Found a new use for my cheap (and now rather rusty) bike trailer. The most common use I put it to is taking stuff to the dump and taking stuff to and from the allotment.

Had an unusual gig at the weekend. Someone I know had hired a wood for a party. A wood, with a fire pit and a hut with a kitchen in it and a little campsite. From where I live it's about an hour's walk, through the park, bridleway through the woods at the back, then a few km on minor roads. I liked the idea of walking through the woods but I needed to take a fair sized bass combo.

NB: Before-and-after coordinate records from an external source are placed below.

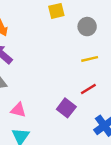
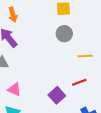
gray circle: (87, 27) -> (64, 34), moved

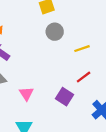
pink triangle: (14, 89) -> (26, 94), moved, turned 48

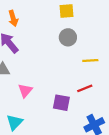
purple square: (64, 97) -> (61, 103), turned -36

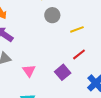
purple square: (61, 103) -> (63, 72), turned -35

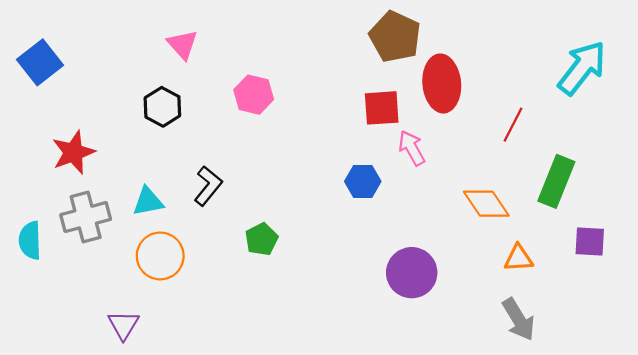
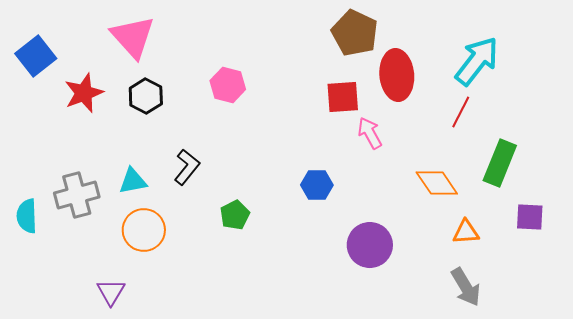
pink triangle: (182, 45) -> (133, 37), moved, size x1.6
cyan arrow: (582, 68) -> (477, 61), moved
red star: (73, 152) -> (84, 93), moved
blue hexagon: (363, 181) -> (317, 185), moved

Bungeed it to the bike trailer, bass on top, and rode it there. Bit off off-roading required so I ended up walking quite a bit of it. 

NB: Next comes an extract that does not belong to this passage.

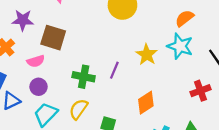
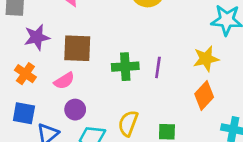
yellow star: (147, 55) -> (206, 59), moved, turned -30
green cross: (84, 77) -> (125, 67), moved

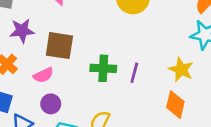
yellow star: (206, 59) -> (181, 70), turned 30
orange diamond: (204, 96) -> (175, 105), turned -36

Good gig, enjoyed it. Great weather for October, big pot of rabbit stew cooked on an open fire. Hopefully someone who was there will post some pictures on Flickr that I can link to.

Coming home was OK, bit of half-drunk riding in the dark (offroad, with my Dinotte) again mixed with a bit of pushing.


----------



## Amanda P (13 Oct 2008)

Good on yer. I regularly get to gigs by bike or partly by bike, carrying one or two trombones, a heavy bag of sheet music, mutes, stands and mics on a trailer.

I don't play guitar much these days, but I've done that by bike too. 

After a sweaty, noisy gig, some cool quiet cycling time is very pleasant.


----------



## palinurus (15 Oct 2008)

Going through the woods (on 23 mm tyres). Possibly taking a risk with that softcase.







Soundcheckin' (in a gazebo)


----------